The intense activity of St. Paul is beautifully described by himself. It was a successful one, but not without troubles, beatings and other dangers. He says about himself that:

… Are they ministers of Christ? I speak as a fool: I am more in labours more abundant in stripes above measure in prisons more frequent in deaths oft; Of the Jews five times received I forty stripes save one; Thrice was I beaten with rods once was I stoned thrice I suffered shipwreck a night and a day I have been in the deep; In journeyings often in perils of waters in perils of robbers in perils by mine own countrymen in perils by the heathen in perils in the city in perils in the wilderness in perils in the sea in perils among false brethren; In weariness and painfulness in watchings often in hunger and thirst in fastings often in cold and nakedness. Beside those things that are without that which cometh upon me daily the care of all the churches. Who is weak and I am not weak who is offended and I burn not. If I must needs glory I will glory of the things which concern mine infirmities. The God and Father of our Lord Jesus Christ which is blessed for evermore knoweth that I lie not...” (2 Cor. 11,23-30).

Veneration

Fourteen epistles in the New Testament are attributed to Paul, those being to the Romans, two to the Corinthians, to Gallatians, to Efessians, to Philippians, to Collosenes, two to the Thesalonicenes, two to his disciple Timothy, one to Titus, one to Philemon and one to the Hebrews. The importance of his epistles is unmeasurable and speaking about them, on may write entire libraries without finishing.
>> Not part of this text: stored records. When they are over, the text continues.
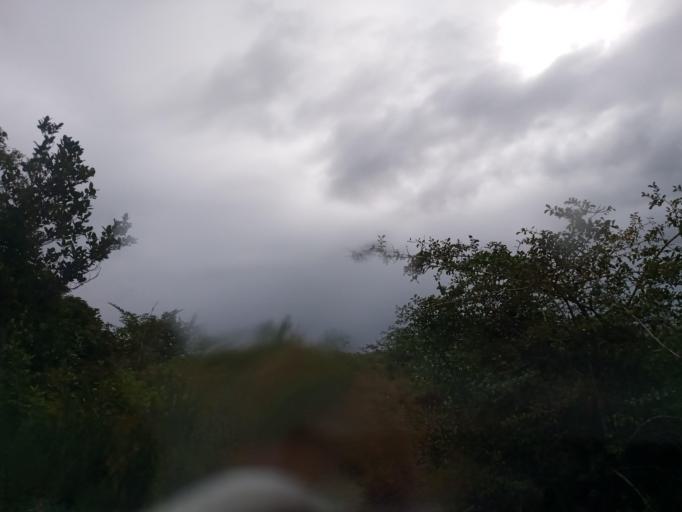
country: MG
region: Atsimo-Atsinanana
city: Vohipaho
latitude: -24.0010
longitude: 47.4042
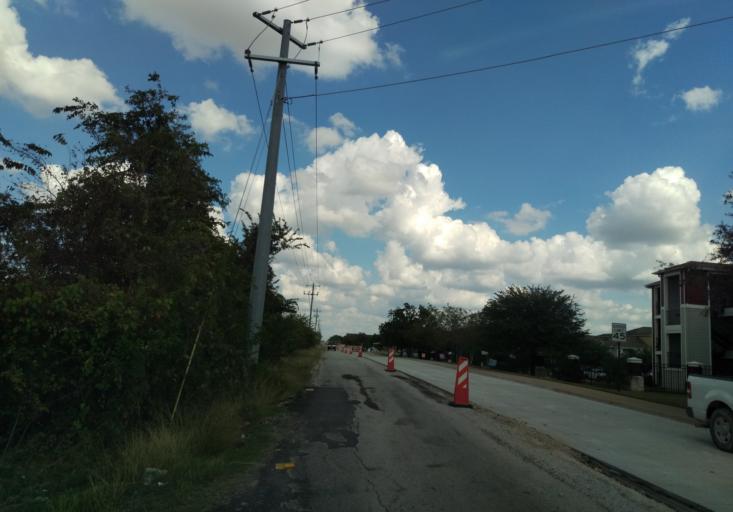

The Grave of St. Paul was, according to the tradition, under the altar of The San Paolo alle Tre Fontane church in Rome. Another tradition holds that Paul was interred with Saint Peter at Catacombs by the via Appia until moved to what is now the Basilica of Saint Paul Outside the Walls in Rome. St. Bede, in his Ecclesiastical History, writes that Pope Vitalian in 665 gave Paul’s relics (including a cross made from his prison chains) from the crypts of Lucina to the King Oswy of Northumbria, from northern Britain. However, Bede's use of the word “relic” was not limited to corporal remains.

In June 2009, Pope Benedict XVI announced the excavation results concerning the tomb of Paul at the Basilica of Saint Paul Outside the Walls. The sarcophagus itself was not opened, but was examined by means of a probe. It revealed pieces of incense and purple and blue linen as well as small bone fragments. The bone was radiocarbon dated to the 1st to 2nd century. According to the Vatican, this seemed to confirm the tradition of the tomb being Paul's.

Saint Paul is the patron saint of London and of another many cities and Christian Communities around the World. He is almost always celebrated together with St. Peter and millions of Christians bear his name.

Saint Paul is the author of the most beautiful hymn ever dedicated to love, which is to be found in the 1 Corinthians, chapter 13:

If with the tongues of men and of messengers I speak, and have not love, I have become brass sounding, or a cymbal tinkling; and if I have prophecy, and know all the secrets, and all the knowledge, and if I have all the faith, so as to remove mountains, and have not love, I am nothing; and if I give away to feed others all my goods, and if I give up my body that I may be burned, and have not love, I am profited nothing. The love is long-suffering, it is kind, the love doth not envy, the love doth not vaunt itself, is not puffed up, doth not act unseemly, doth not seek its own things, is not provoked, doth not impute evil, rejoiceth not over the unrighteousness, and rejoiceth with the truth; all things it beareth, all it believeth, all it hopeth, all it endureth. The love doth never fail; and whether there be prophecies, they shall become useless; whether tongues, they shall cease; whether knowledge, it shall become useless…

Troparion of St. Apostles Peter and Paul:

First-enthroned of the apostles, teachers of the universe: Entreat the Master of all to grant peace to the world, and to our souls great mercy!